Hot on the back of news that The Independent and its sister Sunday title are set to go digital-only in March, Trinity Mirror has announced that it’s set to launch ‘New Day’ – the UK’s first new national newspaper for 30 years.

Papers

In a nod to ‘time-poor’ readers who flirt between content, New Day promises to provide a ‘ruthless edit of the day’ in a bid to help arrest the long-term decline in national newspaper readership.

What’s behind these seismic changes in our national newspaper industry?

The back story is that newspaper advertising spend has fallen by a third in five years and social media is challenging and even dismantling papers’ digital strategies – to date based on erecting paywalls, building large global audiences for advertising or publishing sponsored editorial and video content.

Meanwhile, papers’ online advertising – under attack from adblockers and their sponsored content, or so-called ‘native advertising’ – has proven expensive to create and arguably failed to deliver the large audiences that major corporates and big-name FMCGs demand.

In response, the nationals are diversifying.
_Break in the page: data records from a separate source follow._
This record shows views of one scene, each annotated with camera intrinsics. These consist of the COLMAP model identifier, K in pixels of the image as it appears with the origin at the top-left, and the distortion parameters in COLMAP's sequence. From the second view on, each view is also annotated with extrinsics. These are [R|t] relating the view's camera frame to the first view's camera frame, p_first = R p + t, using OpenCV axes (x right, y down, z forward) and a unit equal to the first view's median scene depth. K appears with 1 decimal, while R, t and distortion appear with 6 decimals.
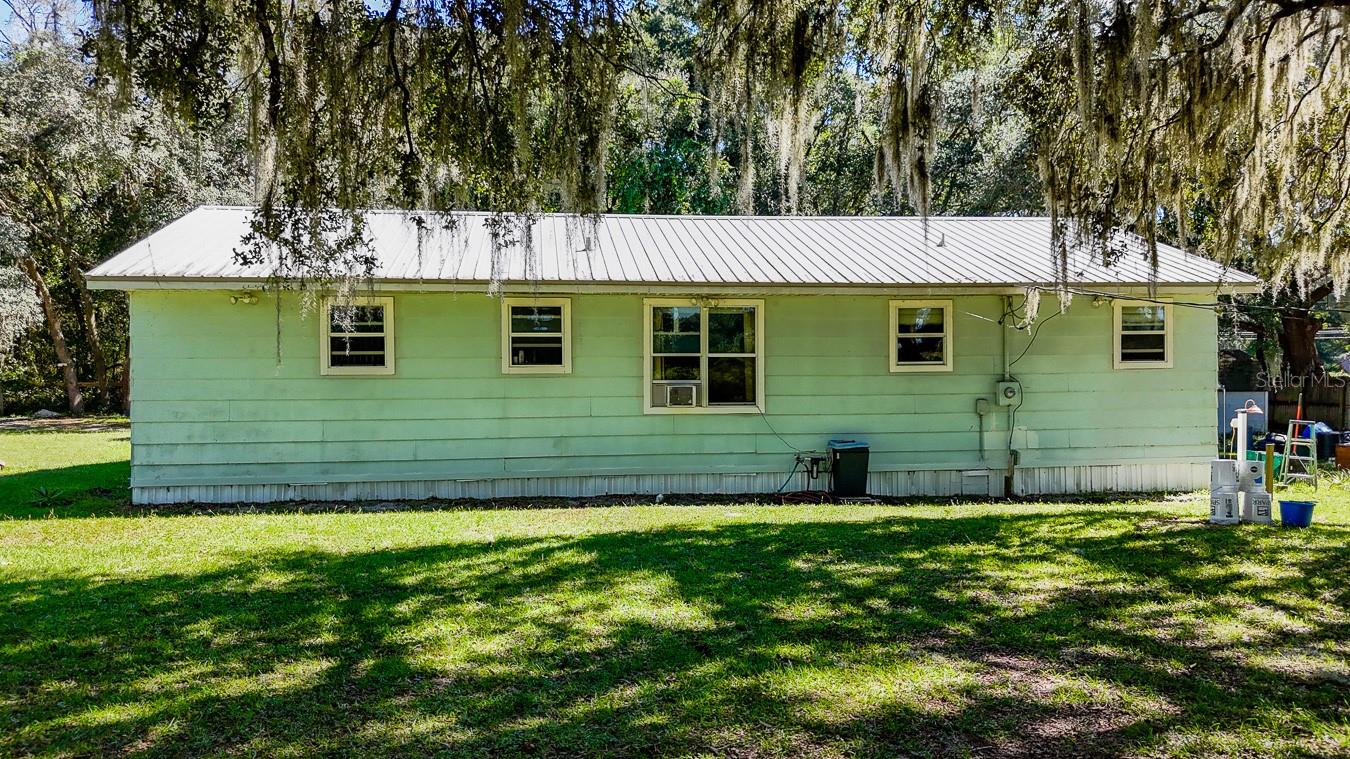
lens RADIAL K [[1002.1, 0, 679.1], [0, 1002.1, 376.3], [0, 0, 1]] dist [0.070464, -0.066044]
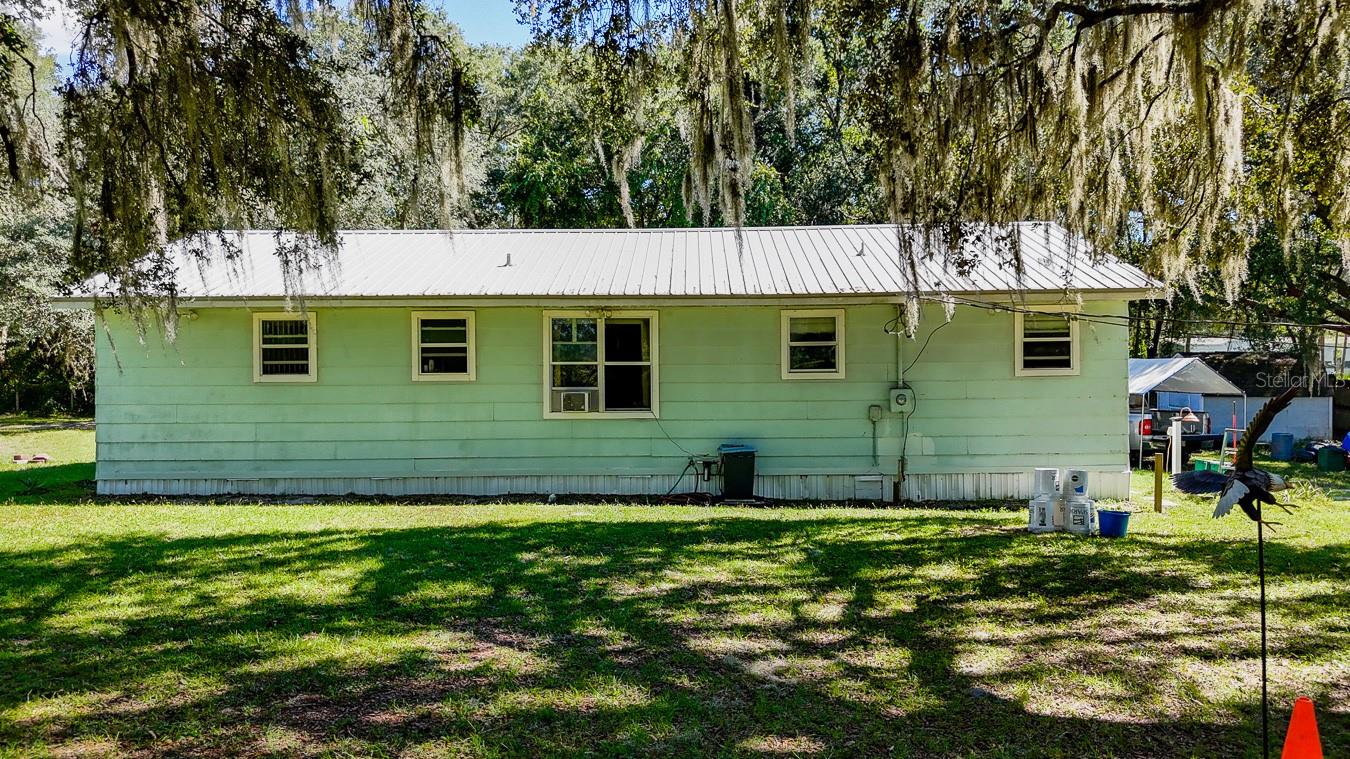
lens RADIAL K [[1015.9, 0, 684.4], [0, 1015.9, 370.1], [0, 0, 1]] dist [0.074553, -0.078389]
pose [[0.987857, -0.001183, -0.155360, 0.281968], [-0.000252, 0.999958, -0.009215, -0.004234], [0.155365, 0.009143, 0.987815, -0.050550]]
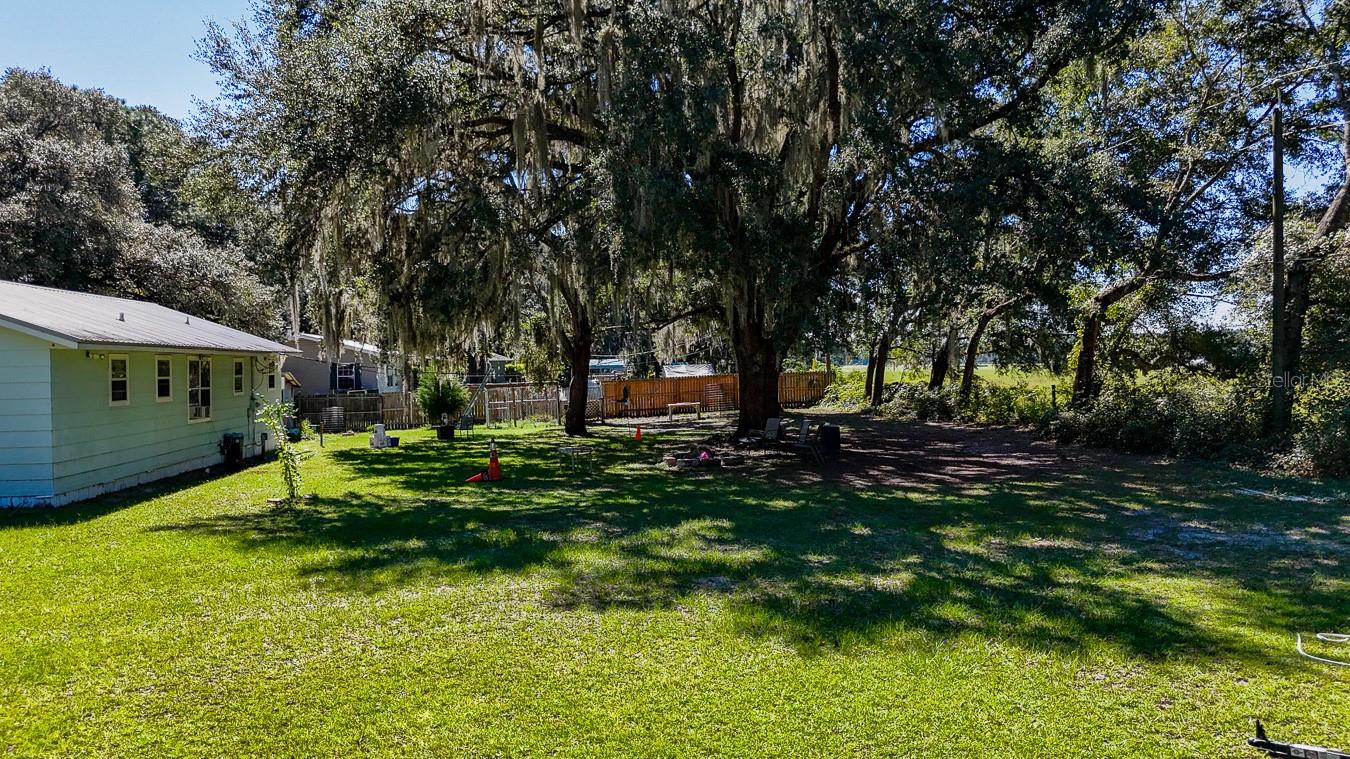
lens RADIAL K [[1002.1, 0, 679.1], [0, 1002.1, 376.3], [0, 0, 1]] dist [0.070464, -0.066044]
pose [[0.006427, -0.005495, 0.999964, -1.749457], [0.020306, 0.999779, 0.005364, -0.035325], [-0.999773, 0.020271, 0.006537, 0.151160]]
Examples include The Sun, which is set to launch an online betting site, and The Guardian, which is growing a membership scheme with incentives such as events for members.
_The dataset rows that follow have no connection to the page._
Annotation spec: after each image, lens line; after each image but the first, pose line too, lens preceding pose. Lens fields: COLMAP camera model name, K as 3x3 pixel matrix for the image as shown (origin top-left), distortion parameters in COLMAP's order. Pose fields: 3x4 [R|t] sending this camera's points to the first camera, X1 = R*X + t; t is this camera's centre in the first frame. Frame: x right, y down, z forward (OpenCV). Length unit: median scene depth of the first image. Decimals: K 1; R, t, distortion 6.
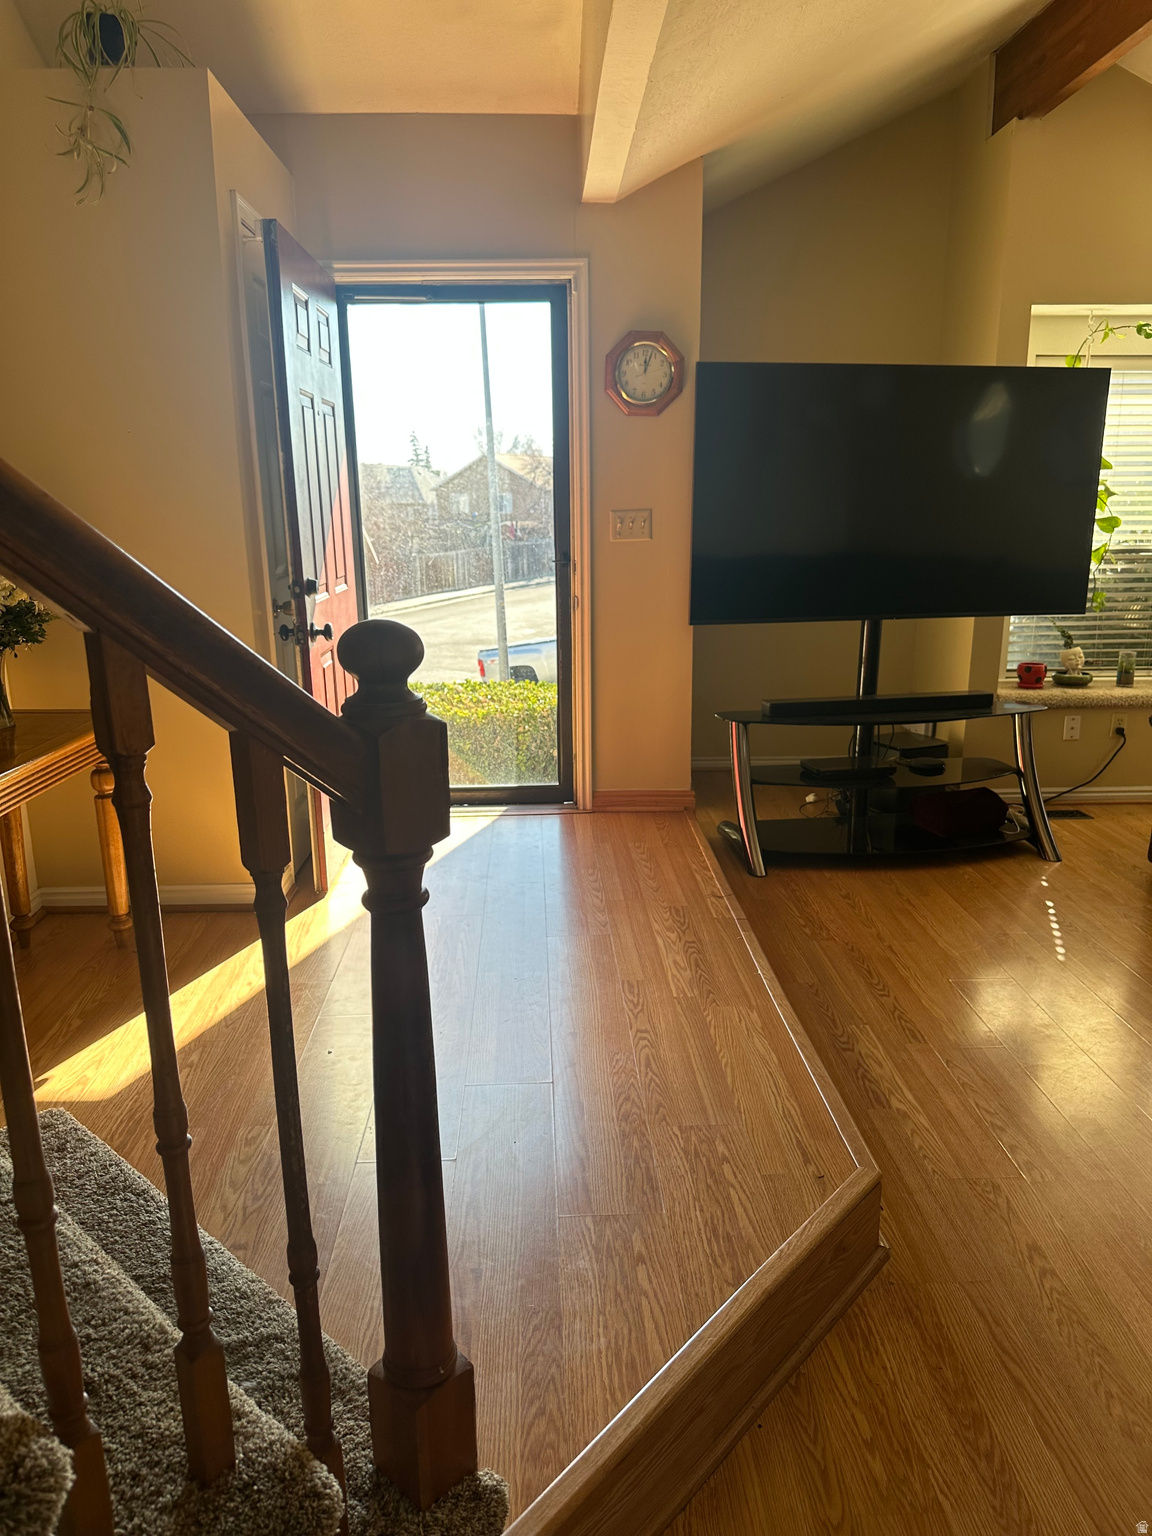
lens RADIAL K [[1092.5, 0, 566.7], [0, 1092.5, 771.0], [0, 0, 1]] dist [0.014706, -0.023887]
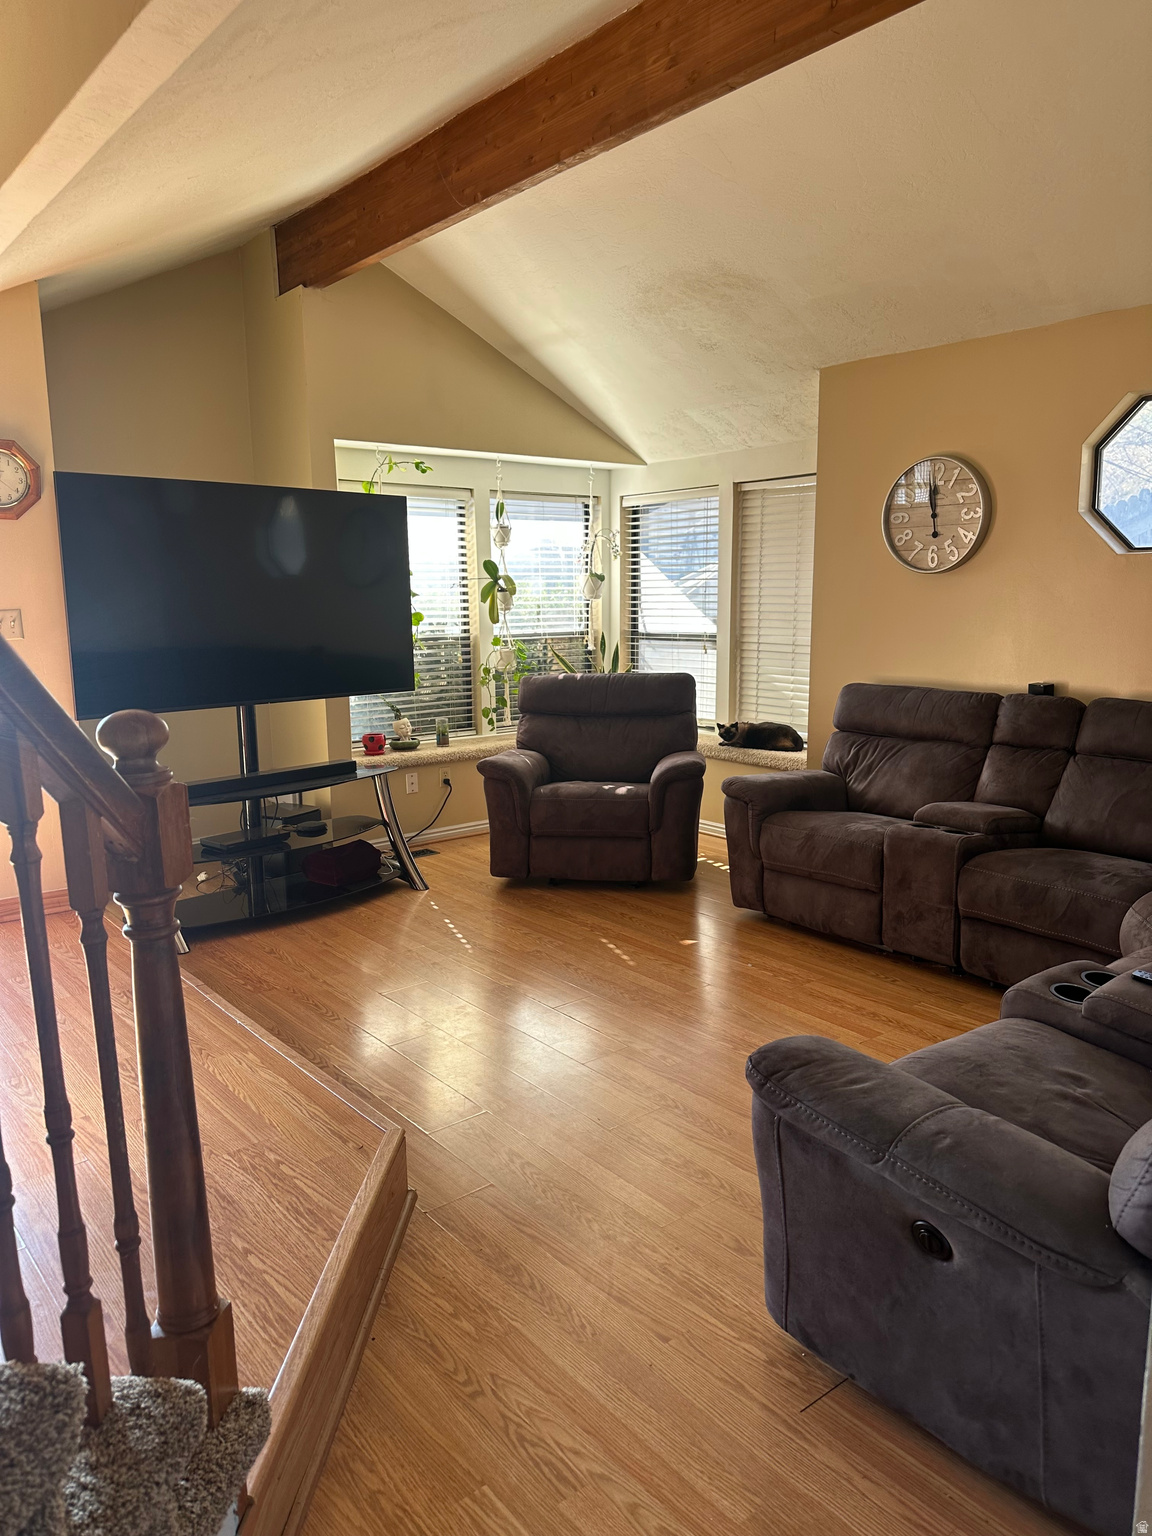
lens RADIAL K [[1071.8, 0, 568.1], [0, 1071.8, 781.5], [0, 0, 1]] dist [0.154502, -0.327529]
pose [[0.798681, -0.109171, 0.591769, -0.121664], [0.150833, 0.988331, -0.021242, 0.011554], [-0.582544, 0.106223, 0.805828, -0.077693]]
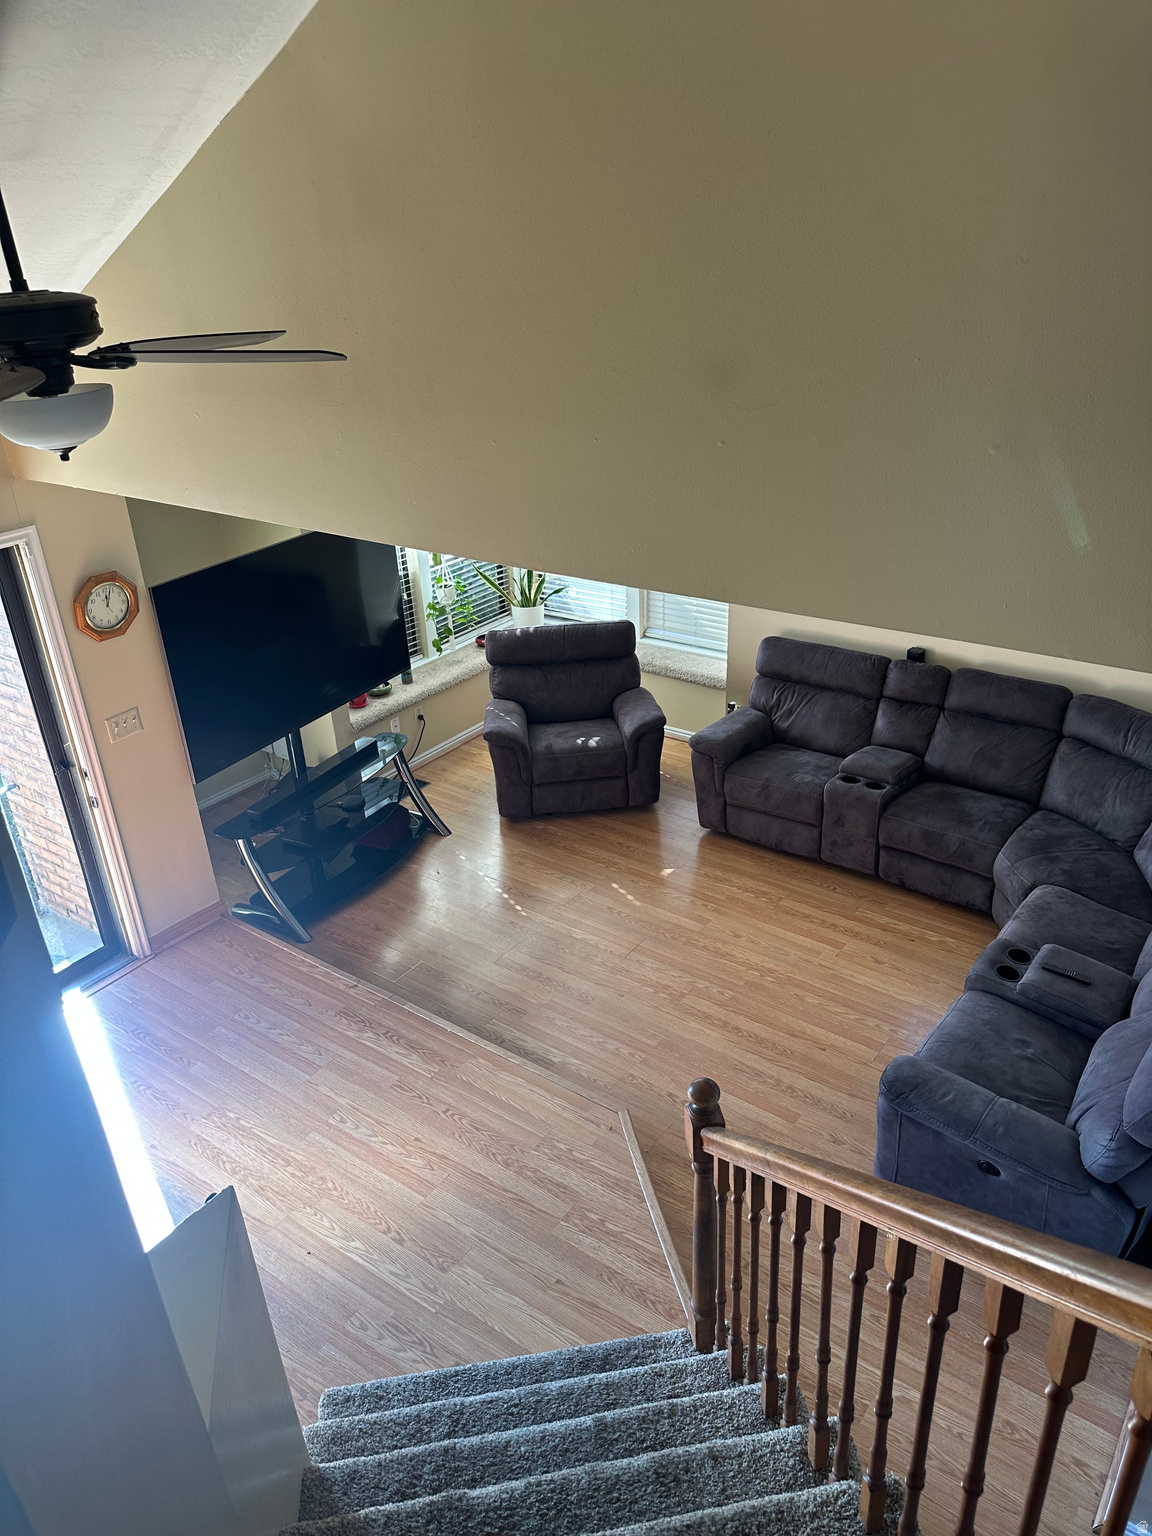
lens RADIAL K [[1077.4, 0, 579.7], [0, 1077.4, 779.6], [0, 0, 1]] dist [0.162804, -0.321993]
pose [[0.616361, -0.372316, 0.693888, -0.443733], [0.226126, 0.927739, 0.296931, -0.386330], [-0.754298, -0.026110, 0.656012, -0.117408]]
Experience dictates that website traffic alone won’t generate revenue for newspapers, although some commentators think that there’s an opportunity for papers to drive ecommerce – and perhaps even micropayments for single articles – to their audiences.

For years papers have been investing in websites, putting up paywalls and building Apps – but arguably the nationals are losing their digital relationship with their readers – with the likes of Facebook and Google pushing new types of media platforms to make news sites more accessible on mobile devices.

Some predict that the big tech giants will end up commissioning quality national news brands to run their articles – in the way that some cable television providers pay to broadcast popular channels.

This would prove a game-changing moment for newspaper brands – making them dependent on third parties to decide whether to publish their content – and share revenue.

What’s clear is that online readers act differently to traditional newspaper readers – they consume content through social media sites and flirt between a variety of different sources.

Perhaps the cliché ‘content is king’ really is true after all and the winners will be the newspaper brands which create the best content or who distribute it the most effectively – not those intent on publishing a mix of content and a bit of everything.